The books which composed this little library were chiefly the voyages and travels of the missionaries of the sixteenth and seventeenth centuries. Added to these were some works upon political economy and legislation. Those writers who have amused themselves with reducing their ideas to practice, and drawing imaginary pictures of nations or republics, whose manners or government came up to their standard of excellence, were, all of whom I had ever heard, and some I had never heard of before, to be found in this collection. A translation of Aristotle's republic, the political romances of sir Thomas Moore, Harrington, and Hume, appeared to have been much read, and Ludlow had not been sparing of his marginal comments. In these writers he appeared to find nothing but error and absurdity; and his notes were introduced for no other end than to point out groundless principles and false conclusions..... The style of these remarks was already familiar to me. I saw nothing new in them, or different from the strain of those speculations with which Ludlow was accustomed to indulge himself in conversation with me.
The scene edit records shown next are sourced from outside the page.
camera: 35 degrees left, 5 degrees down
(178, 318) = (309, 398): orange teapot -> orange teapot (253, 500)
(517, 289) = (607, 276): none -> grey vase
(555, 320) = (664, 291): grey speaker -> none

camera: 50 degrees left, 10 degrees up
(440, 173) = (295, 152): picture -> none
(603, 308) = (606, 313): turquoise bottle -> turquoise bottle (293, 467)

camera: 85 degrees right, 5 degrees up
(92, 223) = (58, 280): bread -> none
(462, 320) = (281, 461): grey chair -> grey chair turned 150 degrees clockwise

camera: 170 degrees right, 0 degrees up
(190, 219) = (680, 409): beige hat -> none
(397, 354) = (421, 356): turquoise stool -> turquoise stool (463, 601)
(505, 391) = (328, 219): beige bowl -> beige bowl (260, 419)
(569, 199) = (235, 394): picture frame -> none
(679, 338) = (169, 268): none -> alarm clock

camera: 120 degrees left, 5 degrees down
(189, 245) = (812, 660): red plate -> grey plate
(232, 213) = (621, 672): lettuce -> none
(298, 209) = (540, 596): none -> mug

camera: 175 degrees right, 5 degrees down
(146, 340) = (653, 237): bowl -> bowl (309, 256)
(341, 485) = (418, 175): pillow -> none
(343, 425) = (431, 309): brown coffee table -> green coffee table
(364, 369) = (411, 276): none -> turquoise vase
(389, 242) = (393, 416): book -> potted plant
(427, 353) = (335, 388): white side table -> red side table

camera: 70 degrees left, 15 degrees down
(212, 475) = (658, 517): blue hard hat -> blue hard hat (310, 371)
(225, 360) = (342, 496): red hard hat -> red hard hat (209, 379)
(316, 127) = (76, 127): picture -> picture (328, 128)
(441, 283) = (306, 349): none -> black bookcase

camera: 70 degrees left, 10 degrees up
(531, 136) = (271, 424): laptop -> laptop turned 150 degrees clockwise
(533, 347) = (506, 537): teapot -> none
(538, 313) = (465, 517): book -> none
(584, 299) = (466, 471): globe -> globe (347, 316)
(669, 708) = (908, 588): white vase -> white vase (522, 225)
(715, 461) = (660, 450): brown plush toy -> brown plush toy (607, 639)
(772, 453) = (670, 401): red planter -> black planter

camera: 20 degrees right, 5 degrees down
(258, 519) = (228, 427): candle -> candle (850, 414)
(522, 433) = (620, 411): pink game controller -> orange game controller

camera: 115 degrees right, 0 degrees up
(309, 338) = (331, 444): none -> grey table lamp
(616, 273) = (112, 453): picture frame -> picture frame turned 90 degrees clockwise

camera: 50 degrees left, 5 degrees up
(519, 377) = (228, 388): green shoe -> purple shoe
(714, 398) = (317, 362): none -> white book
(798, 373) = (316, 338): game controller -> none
After having turned over the leaves of the printed volumes, I at length lighted on a small book of maps, from which, of course, I could reasonably expect no information, on that point about which I was most curious. It was an atlas, in which the maps had been drawn by the pen. None of them contained any thing remarkable, so far as I, who was indeed a smatterer in geography, was able to perceive, till I came to the end, when I noticed a map, whose prototype I was wholly unacquainted with. It was drawn on a pretty large scale, representing two islands, which bore some faint resemblance, in their relative proportions, at least, to Great Britain and Ireland. In shape they were widely different, but as to size there was no scale by which to measure them. From the great number of subdivisions, and from signs, which apparently represented towns and cities, I was allowed to infer, that the country was at least as extensive as the British isles. This map was apparently unfinished, for it had no names inscribed upon it.

I have just said, my geographical knowledge was imperfect. Though I had not enough to draw the outlines of any country by memory, I had still sufficient to recognize what I had before seen, and to discover that none of the larger islands in our globe resembled the one before me. Having such and so strong motives to curiosity, you may easily imagine my sensations on surveying this map. Suspecting, as I did, that many of Ludlow's intimations alluded to a country well known to him, though unknown to others, I was, of course, inclined to suppose that this country was now before me.

In search of some clue to this mystery, I carefully inspected the other maps in this collection. In a map of the eastern hemisphere I soon observed the outlines of islands, which, though on a scale greatly diminished, were plainly similar to that of the land above described.